Hoy, desde Colombia, recibí un Email de mi amigo Zacateca. Tomando un café en Monpost y siguiendo a mi escritor de cabecera Gabriel García Márquez, por arte de magia, apareció Zacateca. Al verme leyendo Ojos de perro azul un cuento de Gabo (así llamaban a Gabriel García Márquez) me pidió, con la amabilidad y el buen castellano que caracteriza a los países de habla hispana, si podía compartir conmigo un tintico.
Siéntese amigo y sin esperarlo, forjamos una amistad que duraría 30 años.
Le comenté que me había leído toda la obra del escritor de Cien Años de Soledad y que mi pasión por la literatura se la debía a él. Luego seguí sus pasos: El Coronel no tiene quien le escriba, La mala hora, Historia de un secuestro, etc.
El destino y la casualidad hizo que Zacateca fuera una eminencia en el Rea lismo Mágico y que incluso había hecho su tesis doctoral sobre ese tema.
Nos carteamos durante años compartiendo textos y apostillas del escritor.
Hoy, día de la Epifanía, recibí un email:
“Carlos, te mando un cuento inédito que no llegó a ver la luz de la publicación; tú serás la segunda persona en leerlo”.
Lo firmaba García Márquez y había sido encontrado en su casa familiar.
Hoy tengo el honor y la suerte de publicarlo en El Faro. Esta primicia será un homenaje para los lectores del rotativo.
Doña Servanda andaba por los 98 años. En su barrio había vivido toda la eternidad y era conocida por su bondad y buen hacer con los vecinos.
A la nonagenaria le pasó de todo mientras iba acumulando lustros a sus espaldas: se casó, cuidó de su anciano padre, tuvo cuatro hijos, se rompió la cadera tres veces, la atropelló un carro que manejaba en dirección equivocada y otras malas suertes de las que , al menos logró sobrevir con más heridas que un ecce homo.
La doña fue maestra de primaria y sus alumnos la querían más que a sus propias madres.
Cuando le pegó el viejazo los huesos no aguantaban su alma y caía constantemente a tierra. Jesucristo en su camino al calvario había sido superado en más de cuatrocientas veces las caídas de la buena mujer sin tener ningún cirineo que la levantara.
Era tan prudente que siempre se quejaba en solitario o cuando sus hijos venían a visitarla. Curioso y extraño resultaba que si algún vecino iba a verla mostrara una alegría inmensa aunque el dolor le iba destrozando el cuerpo.

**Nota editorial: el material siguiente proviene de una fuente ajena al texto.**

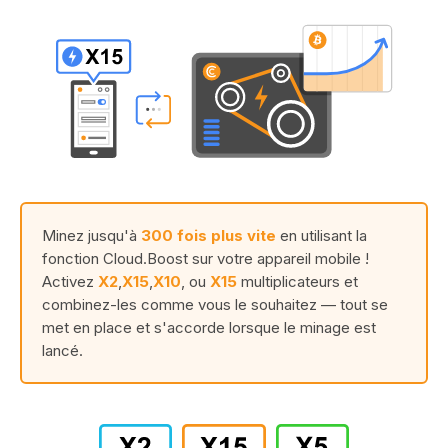
Minez jusqu'à
300 fois plus vite
en utilisant la
fonction Cloud.Boost sur votre appareil mobile !
Activez
X2
,
X15
,
X10
, ou
X15
multiplicateurs et
combinez-les comme vous le souhaitez — tout se
met en place et s'accorde lorsque le minage est
lancé.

Servanda Ramírez siempre tenía prisa para todo: se levantaba del catre antes del alba, limpiaba la casa durante cuatro horas y siempre veía suciedad por todas partes. Fregaba platos limpios, volvía a lavar ropa impecable, paseaba de aquí para allá agachada con una chepa descomunal. Como siempre se levantaba del batacazo rutinario que la conducía irremisiblemente al suelo y volvía al ritual cotidiano.
Aunque tenía los días enteros a su disposición siempre suspiraba un agobio por no llegar a tiempo a ninguna parte. Siempre se me hace tarde, decía; no tengo tiempo para nada, me cogerá el tren, seguro que no termino.

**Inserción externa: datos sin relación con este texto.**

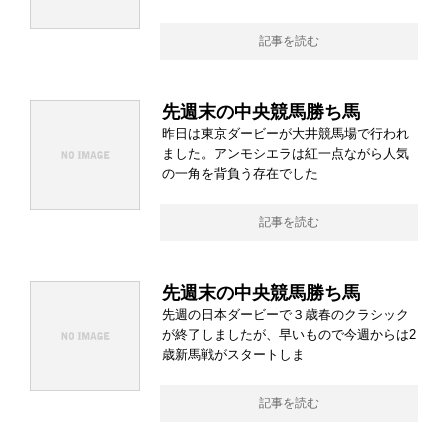
記事を読む
先週末の中央競馬勝ち馬
昨日は東京ダービーが大井競馬場で行われ
ました。アンモシエラは紅一点ながら人気
の一角を背負う存在でした
記事を読む
先週末の中央競馬勝ち馬
先週の日本ダービーで３歳春のクラシック
が終了しましたが、早いもので今週からは2
歳新馬戦がスタートしま
記事を読む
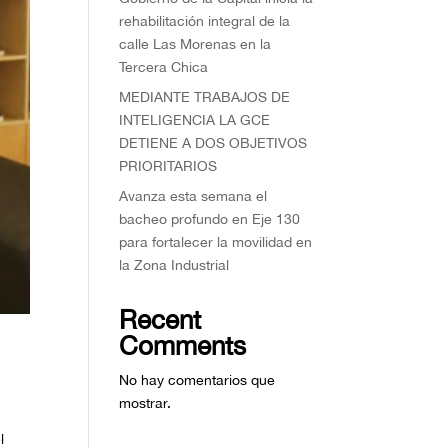
rehabilitación integral de la
calle Las Morenas en la
Tercera Chica
MEDIANTE TRABAJOS DE
INTELIGENCIA LA GCE
DETIENE A DOS OBJETIVOS
PRIORITARIOS
Avanza esta semana el
bacheo profundo en Eje 130
para fortalecer la movilidad en
la Zona Industrial
Recent
Comments
No hay comentarios que
mostrar.
l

Prudencio Santisteban, su hijo mayor, se encargaba de su cuidado y, airado, siempre la amenazaba: si no paras yo no como. Era el único chantaje que le hacía sentarse en un trisillo que ella misma había estropeado de tanto pasarle el paño.
Una noche Servanda Ramírez perdió la cabeza y escoba en ristre, salió a la calle sin motivo ninguno, comenzó a fregar las aceras llenas de mugre, sembradas de esputos y mierdas de perros.

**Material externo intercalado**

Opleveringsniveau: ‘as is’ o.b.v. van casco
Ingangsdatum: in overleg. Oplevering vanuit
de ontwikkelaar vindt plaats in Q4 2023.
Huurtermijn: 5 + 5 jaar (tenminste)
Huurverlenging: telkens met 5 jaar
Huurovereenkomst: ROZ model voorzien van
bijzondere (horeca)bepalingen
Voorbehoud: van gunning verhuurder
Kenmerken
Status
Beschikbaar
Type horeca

Tengo prisa, me darán las tantas y no terminaré, ya verás tú que se me hace tarde.
Las gentes del pueblo que la querían bien le propusieron a Servanda que cada vez que quisiera entrara a sus casas para dejar todo como un jaspe.
Y así fue como la pulcra apreciada hasta por el más pintado, ganara la felicidad plena.
Cuentan que a su muerte y estando inhumada más de cien años, la vieron limpiando la lápida con la prisa de volver al ataúd.